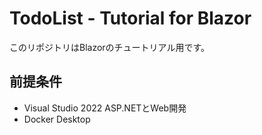 # TodoList - Tutorial for Blazor

このリポジトリはBlazorのチュートリアル用です。

## 前提条件

- Visual Studio 2022 ASP.NETとWeb開発
- Docker Desktop

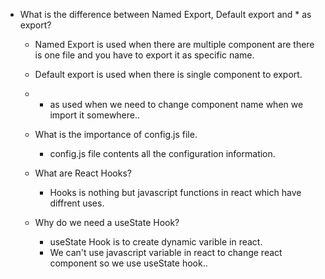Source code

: - What is the difference between Named Export, Default export and * as export?
    - Named Export is used when there are multiple component are there is one file and you have to export it as specific name.
    - Default export is used when there is single component to export.
    - * as used when we need to change component name when we import it somewhere..

    - What is the importance of config.js file.
        - config.js file contents all the configuration information.

    - What are React Hooks?
        - Hooks is nothing but javascript functions in react which have diffrent uses.
    
    - Why do we need a useState Hook?
        - useState Hook is to create dynamic varible in react.
        - We can't use javascript variable in react to change react component so we use useState hook..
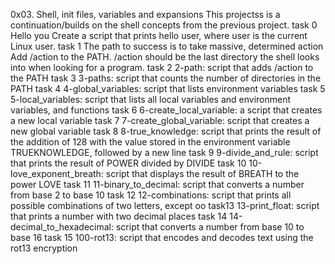 0x03. Shell, init files, variables and expansions
This projectss is a continuation/builds on the shell concepts from the previous project.
task 0  Hello you Create a script that prints hello user, where user is the current Linux user.
task 1  The path to success is to take massive, determined action Add /action to the PATH. /action should be the last directory the shell looks into when looking for a program.
task 2 2-path: script that adds /action to the PATH
task 3  3-paths: script that counts the number of directories in the PATH
task 4  4-global_variables: script that lists environment variables
task 5  5-local_variables: script that lists all local variables and environment variables, and functions
task 6  6-create_local_variable: a script that creates a new local variable
task 7  7-create_global_variable: script that creates a new global variable
task 8  8-true_knowledge: script that prints the result of the addition of 128 with the value stored in the environment variable TRUEKNOWLEDGE, followed by a new line
task 9 9-divide_and_rule: script that prints the result of POWER divided by DIVIDE
task 10 10-love_exponent_breath: script that displays the result of BREATH to the power LOVE
task 11  11-binary_to_decimal: script that converts a number from base 2 to base 10
task 12 12-combinations: script that prints all possible combinations of two letters, except oo
task13  13-print_float: script that prints a number with two decimal places
task 14 14-decimal_to_hexadecimal: script that converts a number from base 10 to base 16
task 15 100-rot13: script that encodes and decodes text using the rot13 encryption
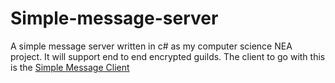 # Simple-message-server
A simple message server written in c# as my computer science NEA project. It will support end to end encrypted guilds.
The client to go with this is the [Simple Message Client](https://github.com/ThePinkUnicorn6/Simple-Message-Client)
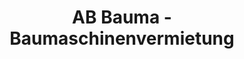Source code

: ---
title: "AB Bauma - Baumaschinenvermietung"
url: /neuss/ab-bauma-baumaschinenvermietung/
shop: Baustoffe
---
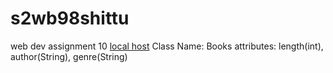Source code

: # s2wb98shittu
web dev assignment 10
[local host](http://localhost:5000/)
Class Name: Books
attributes: length(int), author(String), genre(String)
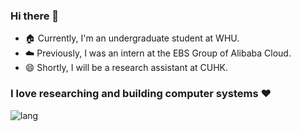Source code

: ### Hi there 👋

- 🏠 Currently, I'm an undergraduate student at WHU.
- ☁️ Previously, I was an intern at the EBS Group of Alibaba Cloud.
- 😄 Shortly, I will be a research assistant at CUHK.

### I love researching and building computer systems ❤️

![lang](https://github-readme-stats.vercel.app/api/top-langs/?username=vtta&layout=compact)

<!--

![stat](https://github-readme-stats.vercel.app/api?username=vtta)

**vtta/vtta** is a ✨ _special_ ✨ repository because its `README.md` (this file) appears on your GitHub profile.

Here are some ideas to get you started:

- 🔭 I’m currently working on ...
- 🌱 I’m currently learning ...
- 👯 I’m looking to collaborate on ...
- 🤔 I’m looking for help with ...
- 💬 Ask me about ...
- 📫 How to reach me: ...
- 😄 Pronouns: ...
- ⚡ Fun fact: ...
-->

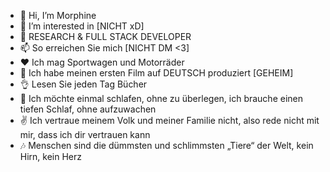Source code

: - 👋 Hi, I’m Morphine
- 👀 I’m interested in [NICHT xD]
- 💞️ RESEARCH & FULL STACK DEVELOPER
- 📫 So erreichen Sie mich [NICHT DM <3]
- ❤ Ich mag Sportwagen und Motorräder
- 🎁 Ich habe meinen ersten Film auf DEUTSCH produziert [GEHEIM]
- 👌 Lesen Sie jeden Tag Bücher 
- 🤢 Ich möchte einmal schlafen, ohne zu überlegen, ich brauche einen tiefen Schlaf, ohne aufzuwachen
- ✌ Ich vertraue meinem Volk und meiner Familie nicht, also rede nicht mit mir, dass ich dir vertrauen kann
- 🎶 Menschen sind die dümmsten und schlimmsten „Tiere“ der Welt, kein Hirn, kein Herz
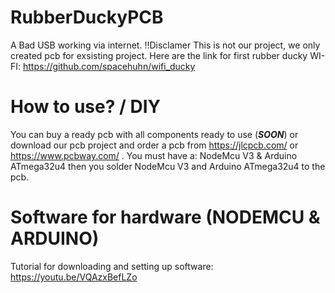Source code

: # RubberDuckyPCB

A Bad USB working via internet.
!!Disclamer This is not our project, we only created pcb for exsisting project. Here are the link for first rubber ducky WI-FI:
https://github.com/spacehuhn/wifi_ducky

# How to use? / DIY

You can buy a ready pcb with all components ready to use (***SOON***) or download our pcb project and order a pcb from https://jlcpcb.com/ or https://www.pcbway.com/ .
You must have a: 
NodeMcu V3 & Arduino ATmega32u4
then you solder NodeMcu V3 and Arduino ATmega32u4 to the pcb.

# Software for hardware (NODEMCU & ARDUINO)

Tutorial for downloading and setting up software:
https://youtu.be/VQAzxBefLZo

::::

• _DIRECTIVE_: Copy all of the records above word for word, omitting the pictures.

• _COMPLETED EXERCISE_:
 # TodoList - Tutorial for Blazor

このリポジトリはBlazorのチュートリアル用です。

## 前提条件

- Visual Studio 2022 ASP.NETとWeb開発
- Docker Desktop

Source code

: - What is the difference between Named Export, Default export and * as export?
    - Named Export is used when there are multiple component are there is one file and you have to export it as specific name.
    - Default export is used when there is single component to export.
    - * as used when we need to change component name when we import it somewhere..

    - What is the importance of config.js file.
        - config.js file contents all the configuration information.

    - What are React Hooks?
        - Hooks is nothing but javascript functions in react which have diffrent uses.
    
    - Why do we need a useState Hook?
        - useState Hook is to create dynamic varible in react.
        - We can't use javascript variable in react to change react component so we use useState hook..
 0x03. Shell, init files, variables and expansions
This projectss is a continuation/builds on the shell concepts from the previous project.
task 0  Hello you Create a script that prints hello user, where user is the current Linux user.
task 1  The path to success is to take massive, determined action Add /action to the PATH. /action should be the last directory the shell looks into when looking for a program.
task 2 2-path: script that adds /action to the PATH
task 3  3-paths: script that counts the number of directories in the PATH
task 4  4-global_variables: script that lists environment variables
task 5  5-local_variables: script that lists all local variables and environment variables, and functions
task 6  6-create_local_variable: a script that creates a new local variable
task 7  7-create_global_variable: script that creates a new global variable
task 8  8-true_knowledge: script that prints the result of the addition of 128 with the value stored in the environment variable TRUEKNOWLEDGE, followed by a new line
task 9 9-divide_and_rule: script that prints the result of POWER divided by DIVIDE
task 10 10-love_exponent_breath: script that displays the result of BREATH to the power LOVE
task 11  11-binary_to_decimal: script that converts a number from base 2 to base 10
task 12 12-combinations: script that prints all possible combinations of two letters, except oo
task13  13-print_float: script that prints a number with two decimal places
task 14 14-decimal_to_hexadecimal: script that converts a number from base 10 to base 16
task 15 100-rot13: script that encodes and decodes text using the rot13 encryption
 # Simple-message-server
A simple message server written in c# as my computer science NEA project. It will support end to end encrypted guilds.
The client to go with this is the [Simple Message Client](https://github.com/ThePinkUnicorn6/Simple-Message-Client)
Source code

: ---
title: "AB Bauma - Baumaschinenvermietung"
url: /neuss/ab-bauma-baumaschinenvermietung/
shop: Baustoffe
---
Source code

: # s2wb98shittu
web dev assignment 10
[local host](http://localhost:5000/)
Class Name: Books
attributes: length(int), author(String), genre(String)
Source code

: ### Hi there 👋

- 🏠 Currently, I'm an undergraduate student at WHU.
- ☁️ Previously, I was an intern at the EBS Group of Alibaba Cloud.
- 😄 Shortly, I will be a research assistant at CUHK.

### I love researching and building computer systems ❤️

![lang](https://github-readme-stats.vercel.app/api/top-langs/?username=vtta&layout=compact)

<!--

![stat](https://github-readme-stats.vercel.app/api?username=vtta)

**vtta/vtta** is a ✨ _special_ ✨ repository because its `README.md` (this file) appears on your GitHub profile.

Here are some ideas to get you started:

- 🔭 I’m currently working on ...
- 🌱 I’m currently learning ...
- 👯 I’m looking to collaborate on ...
- 🤔 I’m looking for help with ...
- 💬 Ask me about ...
- 📫 How to reach me: ...
- 😄 Pronouns: ...
- ⚡ Fun fact: ...
-->

Source code

: - 👋 Hi, I’m Morphine
- 👀 I’m interested in [NICHT xD]
- 💞️ RESEARCH & FULL STACK DEVELOPER
- 📫 So erreichen Sie mich [NICHT DM <3]
- ❤ Ich mag Sportwagen und Motorräder
- 🎁 Ich habe meinen ersten Film auf DEUTSCH produziert [GEHEIM]
- 👌 Lesen Sie jeden Tag Bücher 
- 🤢 Ich möchte einmal schlafen, ohne zu überlegen, ich brauche einen tiefen Schlaf, ohne aufzuwachen
- ✌ Ich vertraue meinem Volk und meiner Familie nicht, also rede nicht mit mir, dass ich dir vertrauen kann
- 🎶 Menschen sind die dümmsten und schlimmsten „Tiere“ der Welt, kein Hirn, kein Herz
Source code

: # RubberDuckyPCB

A Bad USB working via internet.
!!Disclamer This is not our project, we only created pcb for exsisting project. Here are the link for first rubber ducky WI-FI:
https://github.com/spacehuhn/wifi_ducky

# How to use? / DIY

You can buy a ready pcb with all components ready to use (***SOON***) or download our pcb project and order a pcb from https://jlcpcb.com/ or https://www.pcbway.com/ .
You must have a: 
NodeMcu V3 & Arduino ATmega32u4
then you solder NodeMcu V3 and Arduino ATmega32u4 to the pcb.

# Software for hardware (NODEMCU & ARDUINO)

Tutorial for downloading and setting up software:
https://youtu.be/VQAzxBefLZo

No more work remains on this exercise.